Data excerpts:
====
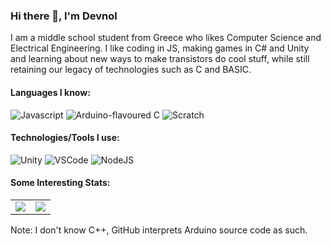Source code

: ### Hi there 👋, I'm Devnol

I am a middle school student from Greece who likes Computer Science and Electrical Engineering.
I like coding in JS, making games in C# and Unity and learning about new ways to make transistors do cool stuff,
while still retaining our legacy of technologies such as C and BASIC. 

#### Languages I know:
![Javascript](https://img.shields.io/static/v1?label=JavaScript&message=Latest&style=for-the-badge&color=F7DF1E&logo=JavaScript)
![Arduino-flavoured C](https://img.shields.io/static/v1?label=Arduino&message=Kinda%20C&style=for-the-badge&color=00868c&logo=Arduino)
![Scratch](https://img.shields.io/static/v1?label=Scratch&message=3&color=f39929&style=for-the-badge&logo=scratch)

#### Technologies/Tools I use:
![Unity](https://img.shields.io/static/v1?label=Unity&message=2020.1.13f1&color=000&style=for-the-badge&logo=unity)
![VSCode](https://img.shields.io/static/v1?label=VSCode&message=1.51&style=for-the-badge&color=005ba4&logo=visual-studio-code)
![NodeJS](https://img.shields.io/static/v1?label=Node.JS&message=Latest&style=for-the-badge&color=339933&logo=node.js)

#### Some Interesting Stats:
<table>
  <tr>
    <td><img src="https://github-readme-stats.vercel.app/api?username=Devnol&bg_color=40,9e1476,fb4244&title_color=f4f4f4&text_color=f4f4f4&show_icons=true&icon_color=f4f4f4"/></td>
    <td><img src="https://github-readme-stats.vercel.app/api/top-langs?username=Devnol&bg_color=40,9e1476,fb4244&title_color=f4f4f4&text_color=f4f4f4&show_icons=true&icon_color=f4f4f4"/></td>
  </tr>
</table>
 Note: I don't know C++, GitHub interprets Arduino source code as such.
====
__Exercise brief__: Reproduce verbatim every line of the data excerpts above, omitting the pictures.

__Response to this task__:
Source code

: ### Hi there 👋, I'm Devnol

I am a middle school student from Greece who likes Computer Science and Electrical Engineering.
I like coding in JS, making games in C# and Unity and learning about new ways to make transistors do cool stuff,
while still retaining our legacy of technologies such as C and BASIC. 

#### Languages I know:
![Javascript](https://img.shields.io/static/v1?label=JavaScript&message=Latest&style=for-the-badge&color=F7DF1E&logo=JavaScript)
![Arduino-flavoured C](https://img.shields.io/static/v1?label=Arduino&message=Kinda%20C&style=for-the-badge&color=00868c&logo=Arduino)
![Scratch](https://img.shields.io/static/v1?label=Scratch&message=3&color=f39929&style=for-the-badge&logo=scratch)

#### Technologies/Tools I use:
![Unity](https://img.shields.io/static/v1?label=Unity&message=2020.1.13f1&color=000&style=for-the-badge&logo=unity)
![VSCode](https://img.shields.io/static/v1?label=VSCode&message=1.51&style=for-the-badge&color=005ba4&logo=visual-studio-code)
![NodeJS](https://img.shields.io/static/v1?label=Node.JS&message=Latest&style=for-the-badge&color=339933&logo=node.js)

#### Some Interesting Stats:
<table>
  <tr>
    <td><img src="https://github-readme-stats.vercel.app/api?username=Devnol&bg_color=40,9e1476,fb4244&title_color=f4f4f4&text_color=f4f4f4&show_icons=true&icon_color=f4f4f4"/></td>
    <td><img src="https://github-readme-stats.vercel.app/api/top-langs?username=Devnol&bg_color=40,9e1476,fb4244&title_color=f4f4f4&text_color=f4f4f4&show_icons=true&icon_color=f4f4f4"/></td>
  </tr>
</table>
 Note: I don't know C++, GitHub interprets Arduino source code as such.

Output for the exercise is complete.